考えてみると、昨日より今日、今日より明日となるべく新しいものを探しながら、生きていく自分に興奮してきたような気がする。物珍しい習慣や驚くような性格の人間と会うと、納得するまで、何度もその驚きに触れるのが好きだった。
この1週間は母の体内から飛び出して以来、何年ぶりかに空想力や想像力を刺激させられた時間だった。改めて、誰かの力で僕自身が生かせてもらっているということを実感したのも初めてのことだ。
前立腺が腫れて手術をすることになった。生まれて初めて入院することになったのだが、それは大げさに言うと、人類が初めて月に足を踏み込むようなちょっとした恐怖感とロマンに溢れていた。入院の前には心臓や肺や血液などの状態を調べる検査があり、検査の先には手術がある。あまり人の気配のない病室を案内された。
ほんの数センチだけ開く窓の隙間から学生街の風が入り、白いレースのカーテンが揺れている。遅れて咲き始めた桜が毎晩のように花びらを浮遊させながら、初夏の風を運んでくる。慣れないベッドの上で眠れない夜がやってきた。
それにしてもこの不安感はどこから来るのだろうか。少年時代にリュックサック一つで出かけた海外旅行の準備をしている光景を思い出した。当時、最も大切にしなければならないものはパスポートだった。
今ここでは保険証がその代わりになっている。システム化された大学病院の医療カードには本人を確認するための写真も必要だ。入院当日、入院許可証と病院食のメニュー表が手元にあった。あの時の旅でいえばビザのようなものだろう。衣類はどうしようかと考えているうちに、〝諦めも肝心〟ということにした。
退院の前日、久しぶりにスニーカーを履いて病院の周辺をこっそり散歩した。
僕は再び明日から新しい旅に出ようと思った。〝帰国〟するのではなくどこか新しい国へ。

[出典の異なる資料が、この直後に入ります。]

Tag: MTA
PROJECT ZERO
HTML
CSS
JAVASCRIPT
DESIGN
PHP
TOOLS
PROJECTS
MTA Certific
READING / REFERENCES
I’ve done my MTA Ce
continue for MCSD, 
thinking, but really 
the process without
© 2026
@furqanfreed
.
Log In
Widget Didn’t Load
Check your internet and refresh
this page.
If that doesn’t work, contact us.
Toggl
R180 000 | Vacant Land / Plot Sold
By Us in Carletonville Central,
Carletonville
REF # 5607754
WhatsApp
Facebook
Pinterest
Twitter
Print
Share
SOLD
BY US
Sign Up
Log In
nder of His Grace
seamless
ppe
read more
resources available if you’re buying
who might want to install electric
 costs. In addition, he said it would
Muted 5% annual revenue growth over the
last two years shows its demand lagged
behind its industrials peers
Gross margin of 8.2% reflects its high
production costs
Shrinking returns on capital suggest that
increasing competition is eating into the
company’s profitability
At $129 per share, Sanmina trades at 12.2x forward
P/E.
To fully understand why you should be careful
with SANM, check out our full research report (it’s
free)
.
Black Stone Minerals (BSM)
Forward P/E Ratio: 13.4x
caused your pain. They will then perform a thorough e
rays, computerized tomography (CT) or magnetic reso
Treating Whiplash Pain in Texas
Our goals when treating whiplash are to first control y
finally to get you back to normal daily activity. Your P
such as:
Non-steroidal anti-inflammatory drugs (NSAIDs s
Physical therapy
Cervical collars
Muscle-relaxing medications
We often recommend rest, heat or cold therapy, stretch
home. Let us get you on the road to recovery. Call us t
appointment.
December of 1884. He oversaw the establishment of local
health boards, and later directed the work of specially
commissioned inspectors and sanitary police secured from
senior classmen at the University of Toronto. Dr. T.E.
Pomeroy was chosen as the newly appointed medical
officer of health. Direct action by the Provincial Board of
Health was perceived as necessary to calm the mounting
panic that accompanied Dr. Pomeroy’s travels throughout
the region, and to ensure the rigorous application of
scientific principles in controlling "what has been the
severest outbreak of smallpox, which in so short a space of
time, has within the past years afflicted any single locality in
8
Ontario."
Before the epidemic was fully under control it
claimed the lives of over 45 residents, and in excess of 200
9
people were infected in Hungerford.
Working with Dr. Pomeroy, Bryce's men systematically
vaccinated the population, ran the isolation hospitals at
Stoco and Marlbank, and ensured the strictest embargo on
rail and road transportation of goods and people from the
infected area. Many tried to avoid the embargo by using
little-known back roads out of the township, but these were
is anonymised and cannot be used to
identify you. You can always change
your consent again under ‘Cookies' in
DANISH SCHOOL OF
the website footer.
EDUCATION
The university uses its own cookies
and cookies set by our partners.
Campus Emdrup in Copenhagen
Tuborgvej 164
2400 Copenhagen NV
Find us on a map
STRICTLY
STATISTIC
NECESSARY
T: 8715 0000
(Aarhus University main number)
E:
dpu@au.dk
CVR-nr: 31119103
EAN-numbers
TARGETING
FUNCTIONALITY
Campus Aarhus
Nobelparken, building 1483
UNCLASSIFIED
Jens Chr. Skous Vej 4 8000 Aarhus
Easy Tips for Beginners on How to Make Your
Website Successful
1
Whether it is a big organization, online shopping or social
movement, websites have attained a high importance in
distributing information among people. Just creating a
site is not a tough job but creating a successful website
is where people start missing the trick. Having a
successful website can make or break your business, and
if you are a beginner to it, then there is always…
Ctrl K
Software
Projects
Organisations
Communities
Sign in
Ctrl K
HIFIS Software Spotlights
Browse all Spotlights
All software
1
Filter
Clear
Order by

順天堂大学の病院の前には「死」や「病」というものを忘れさせてくれる30坪ほどの花壇がある。医者や同窓会からの寄付で植えられたハナミズキやスミレなどが元気よく色をつけている。患者に優しく設計された階段は、1段が10センチもない。10段ほどの階段は、小さな丘を螺旋上に登るように作られている。病室から見たら、きっと黄色や紫の〝かたつむり〟のように感じるだろう。
人間の歴史はある一定のサイクルで動いている。そして、多分それを支配しているのは、「人間の欲望」であろう。
桜が1日で散り、季節の中に溶けていくように、我々人類もやがて地球という星の中に散っていくのかもしれない。